Much of the comic action in the play stems from the strange, often strained relationship Lily has with the parents, yet also relies on effective comparisons and contrasts with the other characters. In this production, Director Luke Atkinson-Copley chose a strong, balanced cast of six well-matched performers. That was essential for its success.
Emma Kinlock was natural, credible and engaging as Lily. She used the space well and related believably to the other characters. She did well to show Lily’s generation’s tolerant disdain for their parents, and made the most of her interactions with the four vastly different job interviewers. Further, she portrayed Lily’s sense of failure with sensitivity and empathy.
Both her parents, in different ways, wanted to reabsorb their child into the home, but, as if time had frozen, they treated her as the teenager she once was. The mother, Elaine, hilariously played by Kristy Pace, set the tone by listing the house rules she expected Lily to follow: midnight curfew and no boys in the house overnight, to name two. Much of the humour, and many of the best comic lines came from Elaine. Pace captured the gaucheness and satire of her character with confident ease. While she was uncompromising in her misguided expectations, Lily’s father Jim, nicely played by Colin Grace, was rather more conciliatory. He did well as the deadpan ‘straight man’ of the comic partnership, getting quite a few laughs out of his sturdy passivity.
Charles, the young man picked up by Lily in a bar, was enthusiastically and competently played by Brodie Stack-DeGroot. He added to the major theme by being in many ways a parallel to Lily. He, too, was an unemployed university graduate, forced by circumstances to be still living with his parents. Stack-DeGroot handled the awkwardness well, especially in the unsatisfactory steamy encounters with Lily.
Completing the compact cast were two other effective actors. Alexandra Treloar played The Women, several of them, all different and well-drawn. She had an arresting stage presence in all of her incarnations and gave each character a distinctive flair. David Giles, as The Men, brought us an extraordinarily diverse range of characters. In all of them he was exuberant and forceful, setting a stunning tone from his first entrance as the utterly flamboyant, unreasonably self-obsessed writer in the planning stages of a book-signing tour. He definitely commanded attention.
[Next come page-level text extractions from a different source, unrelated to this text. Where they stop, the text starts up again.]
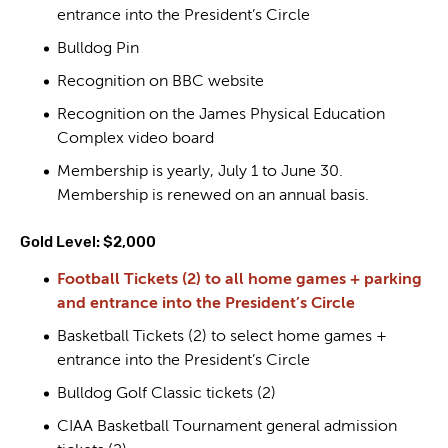
entrance into the President’s Circle
Bulldog Pin
Recognition on BBC website
Recognition on the James Physical Education
Complex video board
Membership is yearly, July 1 to June 30.
Membership is renewed on an annual basis.
Gold Level: $2,000
Football Tickets (2) to all home games + parking
and entrance into the President’s Circle
Basketball Tickets (2) to select home games +
entrance into the President’s Circle
Bulldog Golf Classic tickets (2)
CIAA Basketball Tournament general admission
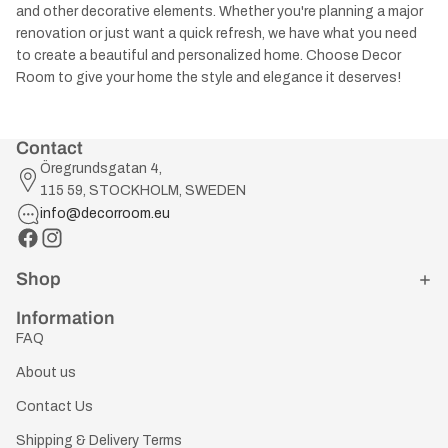
and other decorative elements. Whether you're planning a major
renovation or just want a quick refresh, we have what you need
to create a beautiful and personalized home. Choose Decor
Room to give your home the style and elegance it deserves!
Contact
Öregrundsgatan 4,
115 59, STOCKHOLM, SWEDEN
info@decorroom.eu
Shop
Information
FAQ
About us
Contact Us
Shipping & Delivery Terms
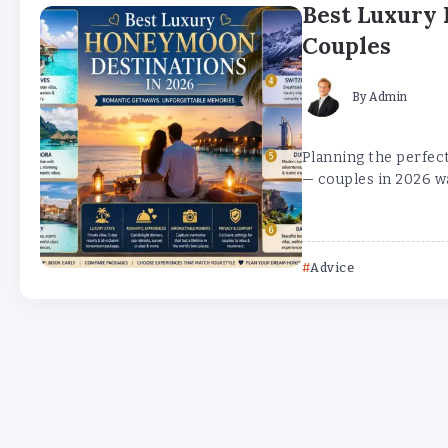
Best Luxury 
Couples
By
Admin
Planning the perfec
— couples in 2026 wa
Advice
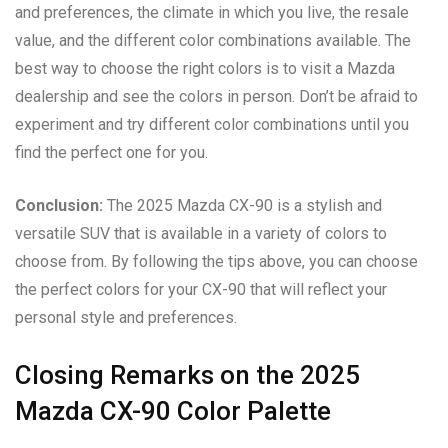
and preferences, the climate in which you live, the resale
value, and the different color combinations available. The
best way to choose the right colors is to visit a Mazda
dealership and see the colors in person. Don’t be afraid to
experiment and try different color combinations until you
find the perfect one for you.
Conclusion:
The 2025 Mazda CX-90 is a stylish and
versatile SUV that is available in a variety of colors to
choose from. By following the tips above, you can choose
the perfect colors for your CX-90 that will reflect your
personal style and preferences.
Closing Remarks on the 2025
Mazda CX-90 Color Palette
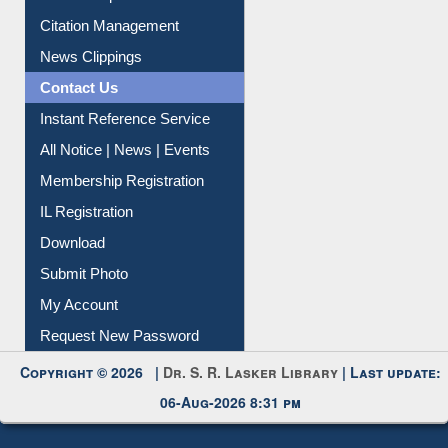
Article Request
Citation Management
News Clippings
Contact Us
Instant Reference Service
All Notice | News | Events
Membership Registration
IL Registration
Download
Submit Photo
My Account
Request New Password
Copyright © 2026 |
Dr. S. R. Lasker Library
| Last update:
06-Aug-2026 8:31 pm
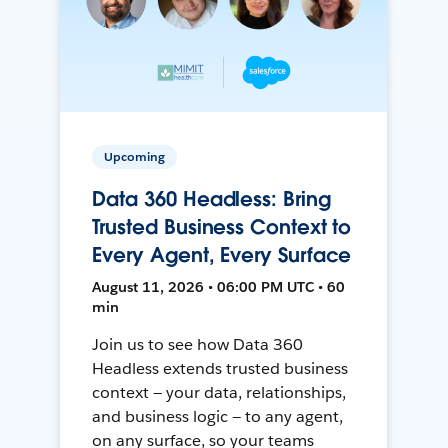
Upcoming
Data 360 Headless: Bring
Trusted Business Context to
Every Agent, Every Surface
August 11, 2026 • 06:00 PM UTC • 60
min
Join us to see how Data 360
Headless extends trusted business
context — your data, relationships,
and business logic — to any agent,
on any surface, so your teams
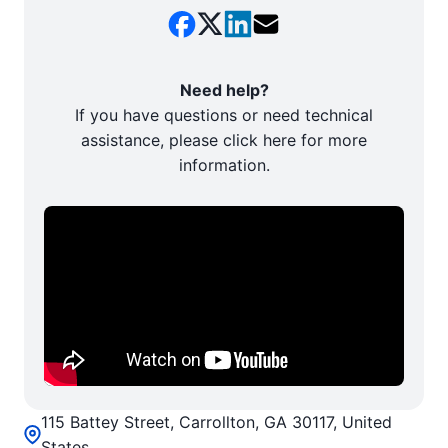
Need help?
If you have questions or need technical
assistance, please click here for more
information.
115 Battey Street, Carrollton, GA 30117, United
States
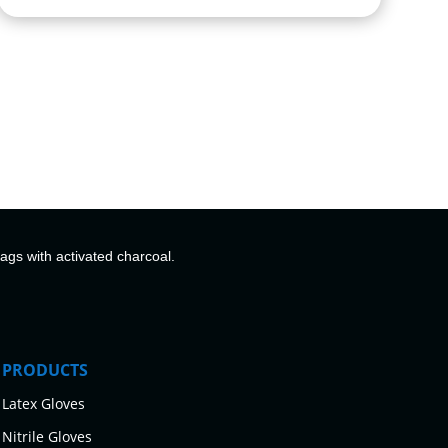
bags with activated charcoal.
PRODUCTS
Latex Gloves
Nitrile Gloves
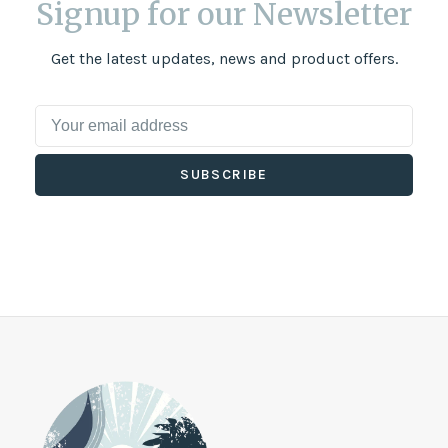
Signup for our Newsletter
Get the latest updates, news and product offers.
SUBSCRIBE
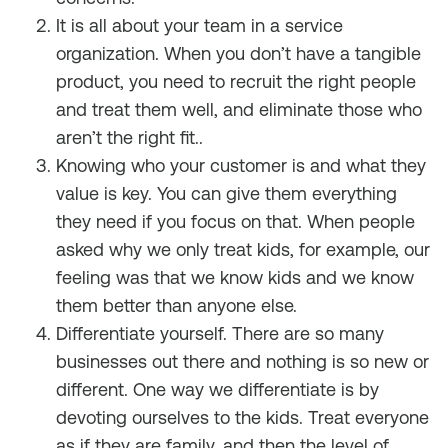
It is all about your team in a service
organization. When you don’t have a tangible
product, you need to recruit the right people
and treat them well, and eliminate those who
aren’t the right fit..
Knowing who your customer is and what they
value is key. You can give them everything
they need if you focus on that. When people
asked why we only treat kids, for example, our
feeling was that we know kids and we know
them better than anyone else.
Differentiate yourself. There are so many
businesses out there and nothing is so new or
different. One way we differentiate is by
devoting ourselves to the kids. Treat everyone
as if they are family, and then the level of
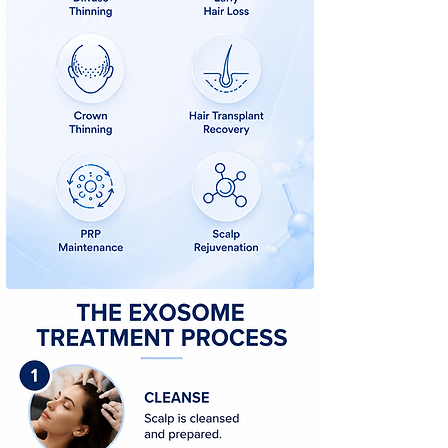
What are exosomes for hair loss?
Do exosomes work for hair loss?
Exosome treatment for thinning hair
Exosome treatment after hair transplant
Hair restoration without surgery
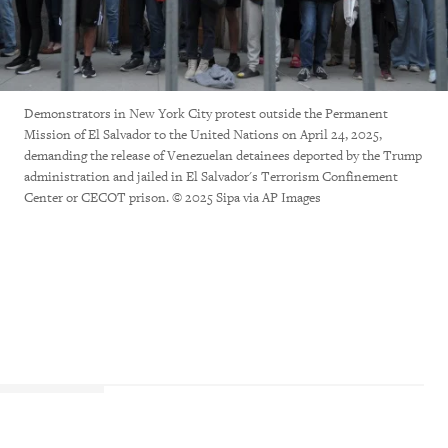
Demonstrators in New York City protest outside the Permanent
Mission of El Salvador to the United Nations on April 24, 2025,
demanding the release of Venezuelan detainees deported by the Trump
administration and jailed in El Salvador's Terrorism Confinement
Center or CECOT prison. © 2025 Sipa via AP Images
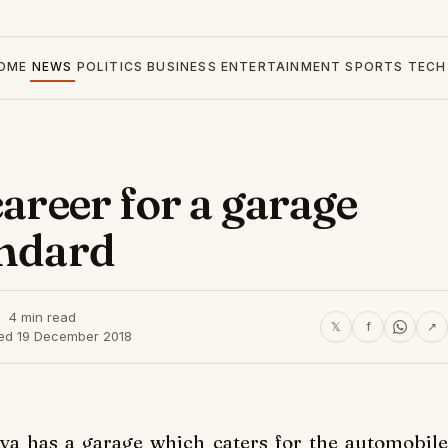
OME
NEWS
POLITICS
BUSINESS
ENTERTAINMENT
SPORTS
TECH
career for a garage
andard
4 min read
𝕏
f
↗
hed 19 December 2018
ya has a garage which caters for the automobile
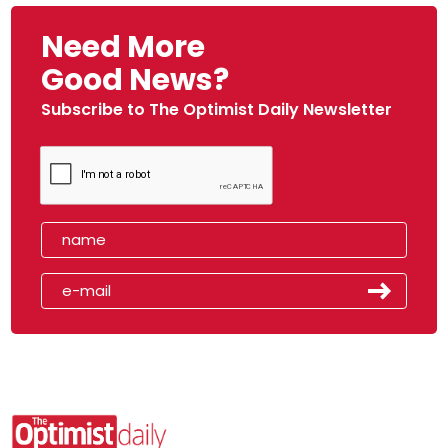
Need More
Good News?
Subscribe to The Optimist Daily Newsletter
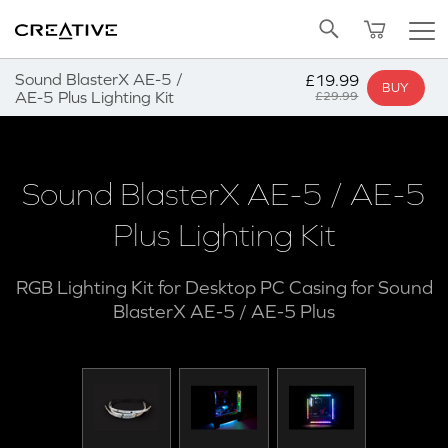
Twitter
Back to Top
Sound BlasterX AE-5 /
£19.99
BUY
AE-5 Plus Lighting Kit
£29.99
Sound BlasterX AE-5 / AE-5
Plus Lighting Kit
RGB Lighting Kit for Desktop PC Casing for Sound
BlasterX AE-5 / AE-5 Plus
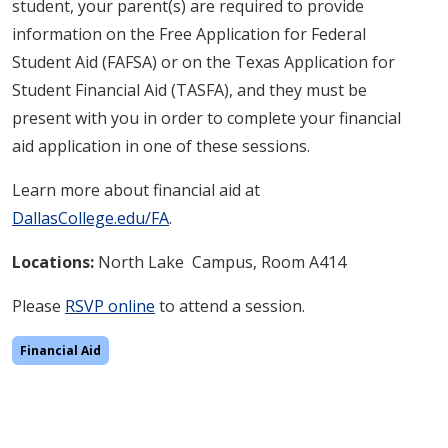
student, your parent(s) are required to provide
information on the Free Application for Federal
Student Aid (FAFSA) or on the Texas Application for
Student Financial Aid (TASFA), and they must be
present with you in order to complete your financial
aid application in one of these sessions.
Learn more about financial aid at
DallasCollege.edu/FA
.
Locations:
North Lake
Campus, Room A414
Please
RSVP online
to attend a session.
Financial Aid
Venture Theatre Company has played in many venues over their fifty years. This production was in the Hallett Cove School’s Performing Arts Centre, a temporary but entirely suitable choice. It enabled the simple sets to be quickly established – Lily’s upstage bedroom, and other quickly assembled settings of various tables chairs, a bar, and even a cut-out Toyota. That suited the play’s structure well. The script was almost entirely a series of short scenes cross-cutting from those representing the unwelcoming outer world and those in the equally unsettling Booker household. While the cast and crew maintained the pace well enough, the script and therefore the action, slowed a little mid way through Act 2, repeating the main points without really adding to the purpose. The final scene, in the same book editor’s office as the play’s opening scene, brought a satisfying neatness with it, albeit with a very different ending.
This was a well chosen play for this company and for our times. It is a relevant reflection of the recent history and current state of our own community’s performing arts companies. They, too, are dealing with, surviving, at times thriving in, but never avoiding, the vagaries of the Current Economic Conditions.